【4】医者選びは家族の仕事
ここで、頑固な医者とそうでない医者の差が出てきます。例えば、患者の様子を報告して薬の変更を相談しても、薬の種類を変えてくれないような頑固な医者ならば、次の医者を探した方がいいでしょう。ポイントは、「医者選び」は家族の大切な仕事だということです。なぜなら、うつ病の患者さんには、次々と医者を選ぶ元気もありませんし、判断力も普段より落ちていることが多いからです。
ただし、例外もあります。あれこれと薬を試してみても、一向に効かないというケースです。その際に試せることがあります。男性の場合は、男性ホルモンや甲状腺ホルモンの量を調べる検査です。これらの数値があまりに下がっている場合は、多少、うつ病の薬を飲んでも、まったく症状が改善しない例も珍しくありません。
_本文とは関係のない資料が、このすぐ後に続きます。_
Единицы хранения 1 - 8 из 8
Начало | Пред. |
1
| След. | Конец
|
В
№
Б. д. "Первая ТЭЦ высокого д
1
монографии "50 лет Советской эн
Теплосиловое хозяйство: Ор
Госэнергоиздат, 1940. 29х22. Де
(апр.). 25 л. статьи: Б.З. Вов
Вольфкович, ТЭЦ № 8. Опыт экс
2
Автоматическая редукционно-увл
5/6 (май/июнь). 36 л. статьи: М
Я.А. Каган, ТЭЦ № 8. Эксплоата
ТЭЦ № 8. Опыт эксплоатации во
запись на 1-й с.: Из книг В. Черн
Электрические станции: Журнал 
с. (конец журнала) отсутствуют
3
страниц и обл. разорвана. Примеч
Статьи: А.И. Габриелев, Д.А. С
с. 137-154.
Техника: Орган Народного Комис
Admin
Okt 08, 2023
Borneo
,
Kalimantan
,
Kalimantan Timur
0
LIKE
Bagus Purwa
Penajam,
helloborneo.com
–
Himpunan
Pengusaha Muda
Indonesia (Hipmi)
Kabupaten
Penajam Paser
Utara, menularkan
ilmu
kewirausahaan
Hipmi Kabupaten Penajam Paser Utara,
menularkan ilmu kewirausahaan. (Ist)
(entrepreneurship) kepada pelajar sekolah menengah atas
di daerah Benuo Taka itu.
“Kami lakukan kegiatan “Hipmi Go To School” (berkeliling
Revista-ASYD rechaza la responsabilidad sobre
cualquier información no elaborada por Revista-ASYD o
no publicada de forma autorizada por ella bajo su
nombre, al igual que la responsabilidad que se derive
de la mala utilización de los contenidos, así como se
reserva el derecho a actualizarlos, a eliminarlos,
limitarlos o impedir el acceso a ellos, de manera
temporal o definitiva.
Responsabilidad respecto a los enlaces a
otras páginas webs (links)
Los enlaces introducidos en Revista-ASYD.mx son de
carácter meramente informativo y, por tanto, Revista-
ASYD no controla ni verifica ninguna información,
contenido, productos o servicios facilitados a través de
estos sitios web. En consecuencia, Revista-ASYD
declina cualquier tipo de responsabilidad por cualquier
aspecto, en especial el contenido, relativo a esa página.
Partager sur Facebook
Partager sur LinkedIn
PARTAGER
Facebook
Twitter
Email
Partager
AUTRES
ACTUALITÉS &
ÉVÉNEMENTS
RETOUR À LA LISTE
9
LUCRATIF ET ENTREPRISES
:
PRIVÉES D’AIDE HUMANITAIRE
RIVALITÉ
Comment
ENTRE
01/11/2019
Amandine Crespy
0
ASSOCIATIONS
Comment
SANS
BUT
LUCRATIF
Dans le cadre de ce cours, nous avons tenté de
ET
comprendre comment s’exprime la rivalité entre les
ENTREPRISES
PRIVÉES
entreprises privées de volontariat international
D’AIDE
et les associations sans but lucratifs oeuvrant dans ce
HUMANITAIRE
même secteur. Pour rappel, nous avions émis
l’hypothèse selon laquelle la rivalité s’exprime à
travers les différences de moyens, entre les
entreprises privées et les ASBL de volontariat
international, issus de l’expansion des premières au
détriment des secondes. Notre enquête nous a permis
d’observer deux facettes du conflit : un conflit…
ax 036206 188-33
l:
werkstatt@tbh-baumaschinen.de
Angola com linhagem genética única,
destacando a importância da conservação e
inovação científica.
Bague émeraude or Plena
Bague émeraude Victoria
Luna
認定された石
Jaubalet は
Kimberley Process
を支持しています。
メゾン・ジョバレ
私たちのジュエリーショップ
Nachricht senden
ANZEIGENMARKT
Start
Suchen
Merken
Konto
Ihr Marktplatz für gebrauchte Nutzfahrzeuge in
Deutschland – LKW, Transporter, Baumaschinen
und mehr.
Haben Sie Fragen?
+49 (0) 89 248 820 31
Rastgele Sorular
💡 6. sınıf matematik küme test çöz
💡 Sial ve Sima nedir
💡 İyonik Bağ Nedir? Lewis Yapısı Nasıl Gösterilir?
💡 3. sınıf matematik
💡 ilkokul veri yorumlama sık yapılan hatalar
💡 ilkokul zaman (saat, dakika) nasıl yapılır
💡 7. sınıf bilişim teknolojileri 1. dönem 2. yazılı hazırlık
こういったケースの場合、適切なホルモンの補充治療で症状が改善することも多いので、まずは担当医に検査をお願いすべきでしょう。女性の場合、検査データはあまり役立ちませんが、試しに男性ホルモンを薬などで増やすと、元気になることがあります。相談しても取り合ってもらえない場合は、次の医者を探すことをおすすめします。「医者選び」で、もう一つ問題となるのは、患者側の訴えを「素人の考え」と決めつける医者の存在です。例えば、物忘れと併せて、前述のようにいろいろな症状が急に起こっているので、「うつ病の薬を試してほしい」と希望しても、MRI検査で脳の萎縮が見られるから、認知症だと決めつける医者は、確かにいます。しかし、高齢者の場合、誰でも脳が萎縮するものなので、それだけで認知症と決めつけるべきではありません。また、認知症の初期には、2割くらいの患者さんがうつ病も合併するとされています。
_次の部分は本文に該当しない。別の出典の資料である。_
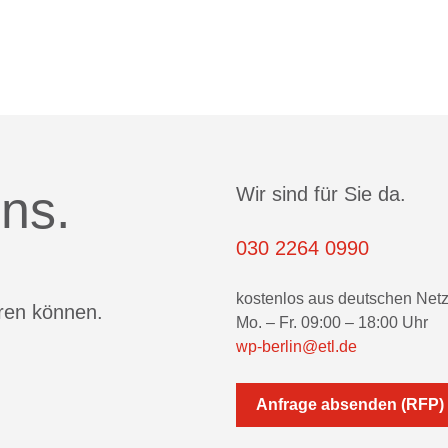
ns.
Wir sind für Sie da.
030 2264 0990
kostenlos aus deutschen Net
eren können.
Mo. – Fr. 09:00 – 18:00 Uhr
wp-berlin@etl.de
Anfrage absenden (RFP)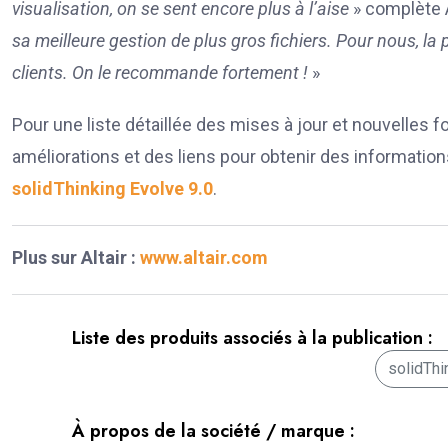
visualisation, on se sent encore plus à l’aise
» complète 
sa meilleure gestion de plus gros fichiers. Pour nous, la 
clients. On le recommande fortement !
»
Pour une liste détaillée des mises à jour et nouvelles 
améliorations et des liens pour obtenir des informations 
solidThinking Evolve 9.0
.
Plus sur Altair :
www.altair.com
Liste des produits associés à la publication :
solidThi
À propos de la société / marque :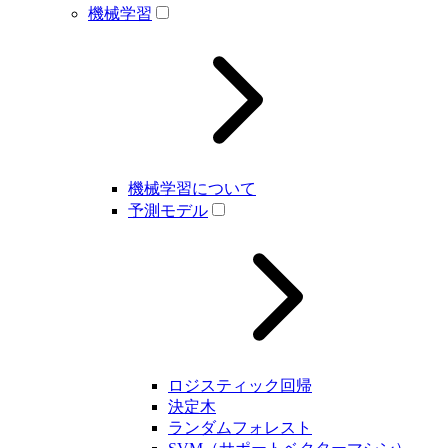
機械学習
機械学習について
予測モデル
ロジスティック回帰
決定木
ランダムフォレスト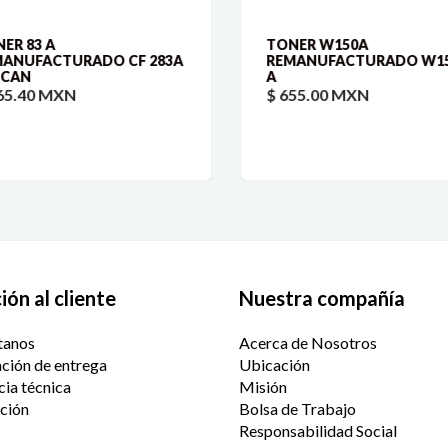
ER 83 A
TONER W150A
ANUFACTURADO CF 283A
REMANUFACTURADO W15
 CAN
A
65.40 MXN
$ 655.00 MXN
ón al cliente
Nuestra compañía
tanos
Acerca de Nosotros
ción de entrega
Ubicación
cia técnica
Misión
ción
Bolsa de Trabajo
Responsabilidad Social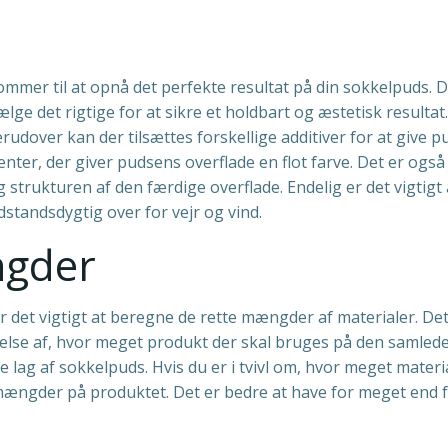
kommer til at opnå det perfekte resultat på din sokkelpuds. 
 vælge det rigtige for at sikre et holdbart og æstetisk resul
udover kan der tilsættes forskellige additiver for at give 
nter, der giver pudsens overflade en flot farve. Det er også
 strukturen af den færdige overflade. Endelig er det vigtigt 
dstandsdygtig over for vejr og vind.
ngder
r det vigtigt at beregne de rette mængder af materialer. Det
lse af, hvor meget produkt der skal bruges på den samlede 
lag af sokkelpuds. Hvis du er i tvivl om, hvor meget materi
ængder på produktet. Det er bedre at have for meget end fo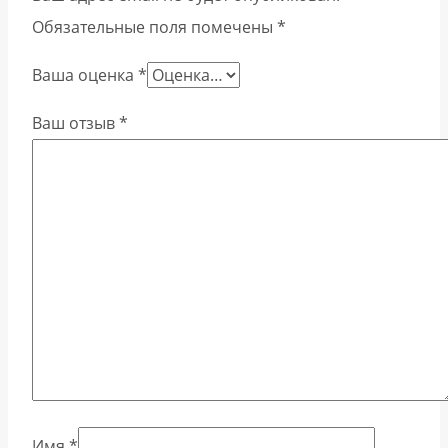
Обязательные поля помечены
*
Ваша оценка
*
Ваш отзыв
*
Имя
*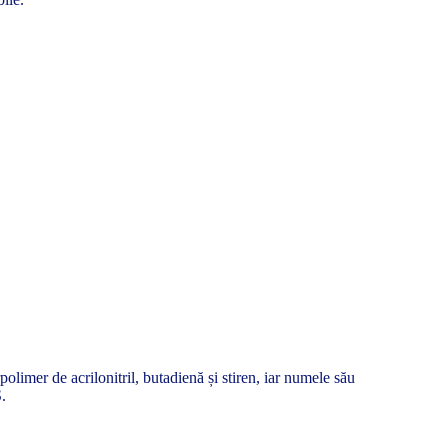
olimer de acrilonitril, butadienă și stiren, iar numele său
S.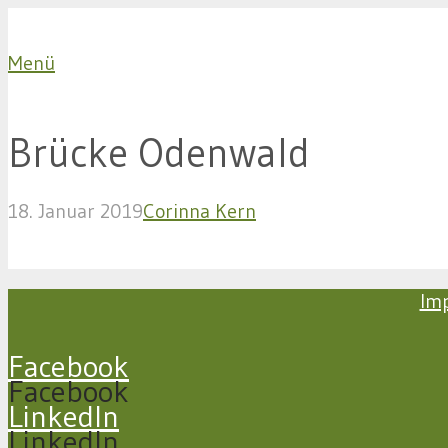
Menü
Brücke Odenwald
18. Januar 2019
Corinna Kern
Im
Facebook
Facebook
LinkedIn
LinkedIn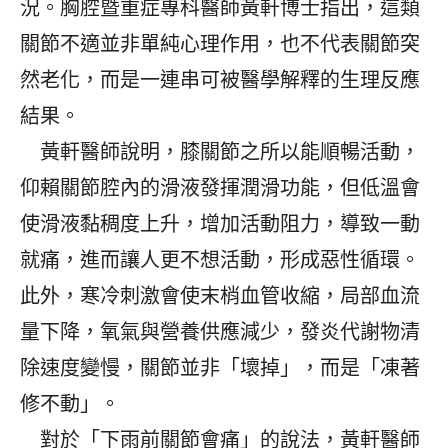
況。胸腔暨重症專科醫師黃軒博士指出，這類
關節不適並非單純心理作用，也不代表關節突
然老化，而是一連串可被醫學解釋的生理反應
結果。
黃軒醫師說明，膝關節之所以能順暢活動，
仰賴關節腔內的滑液發揮潤滑功能，但低溫會
使滑液黏稠度上升，增加活動阻力，導致一動
就痛，進而讓人更不想活動，形成惡性循環。
此外，寒冷刺激會使末梢血管收縮，局部血流
量下降，氧氣與營養供應減少，發炎代謝物清
除速度變慢，關節並非「壞掉」，而是「凍著
修不動」。
對於「下雨前關節會痛」的說法，黃軒醫師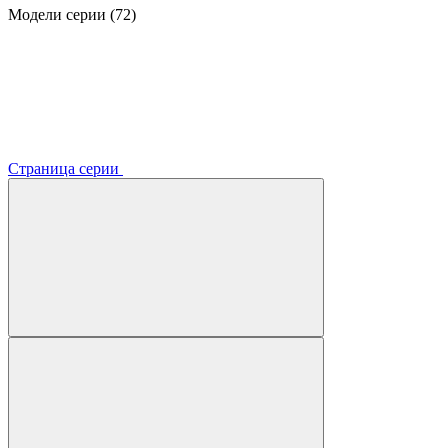
Модели серии (72)
Страница серии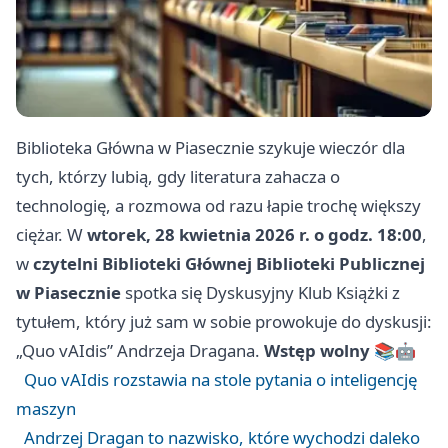
Biblioteka Główna w Piasecznie szykuje wieczór dla
tych, którzy lubią, gdy literatura zahacza o
technologię, a rozmowa od razu łapie trochę większy
ciężar. W
wtorek, 28 kwietnia 2026 r. o godz. 18:00
,
w
czytelni Biblioteki Głównej Biblioteki Publicznej
w Piasecznie
spotka się Dyskusyjny Klub Książki z
tytułem, który już sam w sobie prowokuje do dyskusji:
„Quo vAIdis” Andrzeja Dragana.
Wstęp wolny
📚🤖
Quo vAIdis rozstawia na stole pytania o inteligencję
maszyn
Andrzej Dragan to nazwisko, które wychodzi daleko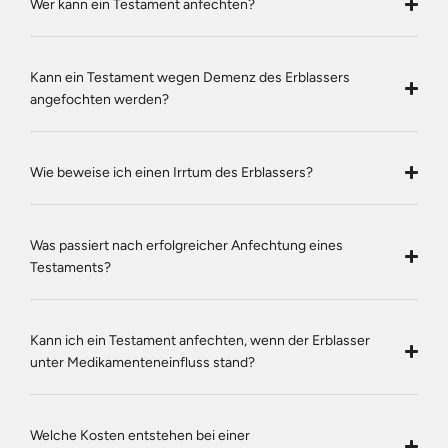
Wer kann ein Testament anfechten?
Kann ein Testament wegen Demenz des Erblassers
angefochten werden?
Wie beweise ich einen Irrtum des Erblassers?
Was passiert nach erfolgreicher Anfechtung eines
Testaments?
Kann ich ein Testament anfechten, wenn der Erblasser
unter Medikamenteneinfluss stand?
Welche Kosten entstehen bei einer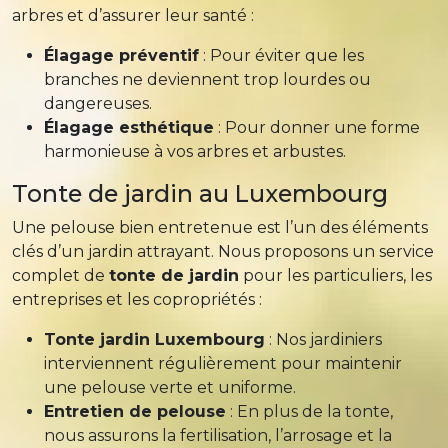
arbres et d’assurer leur santé :
Élagage préventif
: Pour éviter que les
branches ne deviennent trop lourdes ou
dangereuses.
Élagage esthétique
: Pour donner une forme
harmonieuse à vos arbres et arbustes.
Tonte de jardin au Luxembourg
Une pelouse bien entretenue est l’un des éléments
clés d’un jardin attrayant. Nous proposons un service
complet de
tonte de jardin
pour les particuliers, les
entreprises et les copropriétés :
Tonte jardin Luxembourg
: Nos jardiniers
interviennent régulièrement pour maintenir
une pelouse verte et uniforme.
Entretien de pelouse
: En plus de la tonte,
nous assurons la fertilisation, l’arrosage et la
しかし、治療によってうつ病が治り、初期の認知症だけになると、症状がかなり改善する例が多いのも事実です。ですから、うつ病の薬を試すだけ試してみるというのは決して間違った選択とは思えないのですが、頑固に聞き入れてくれない医者がいることは、私もときどき耳にします。
薬が効かないときに、通電療法(※)やTMS(経頭蓋磁気刺激治療)など、薬以外の治療法も試すことができるものですが、これも医者の積極性次第です。家族としては、できるだけいろいろな医者に当たってみて、いろいろと試してくれたり、調べてくれたりする医者を探すしかないように思います。家族がどれだけ熱心に動くか次第で、「医者選び」が変わると言えるのです。
※脳に電気刺激を与えて、うつ病などの精神疾患の症状を改善させる治療法。
【5】患者と医者の相性を確認
高齢者のうつ病に関しては、カウンセリング治療を行う医者は少ないものです。しかし、カウンセリングを大事にしている医者の方が、「患者に対して、どんな声掛けや接し方をすればいいのか」といった家族に対してのアドバイスも適切なことが多く、やはり貴重です。また、高齢者のうつ病の場合、職場復帰のスケジュールや休養の取らせ方が問題になることは多くありませんが、少なくとも、こういったアドバイスを家族にしてくれる医者は、信頼がおけると思います。逆にそうでない医師は、高齢者の治療に向いていない気がするので、あまりおすすめできません。もちろん、薬だけ出して、あまりカウンセリングをしない医者でも、「どのような薬の飲み方がいいか」「どのように休養させればいいか」などのアドバイスが的確な医師は、決して少なくはありません。
高齢者のうつ病の場合の医者選びの最大のポイントは、「実際に良くなっているか」と、「患者本人と医者との相性」です。家族から見ると「愛想の悪い医者」「積極的に薬などを変えようとしない医者」であっても、患者さんの具合が良くなっているのなら、やはり良い医者なのだと考えるべきです。また、世間で評判が良くなかったり、家族にきちんとした説明をしてくれない医者であっても、患者さんが気に入っており、「あの先生と話していると楽になる」という場合は、その医者に賭けてみるというのは賢明な判断だと思います。
ただし、いくら患者さんが気に入っていても、半年くらい通ってみて改善が見られない、逆に症状が悪くなっているようなら、医者を変えてみるという手はあると思います。
【医者選びは、家族の仕事】
うつ病の場合、「医者を探す」「医者を選ぶ」「医者とのやりとりをする」などは家族の役割と心得ておきましょう。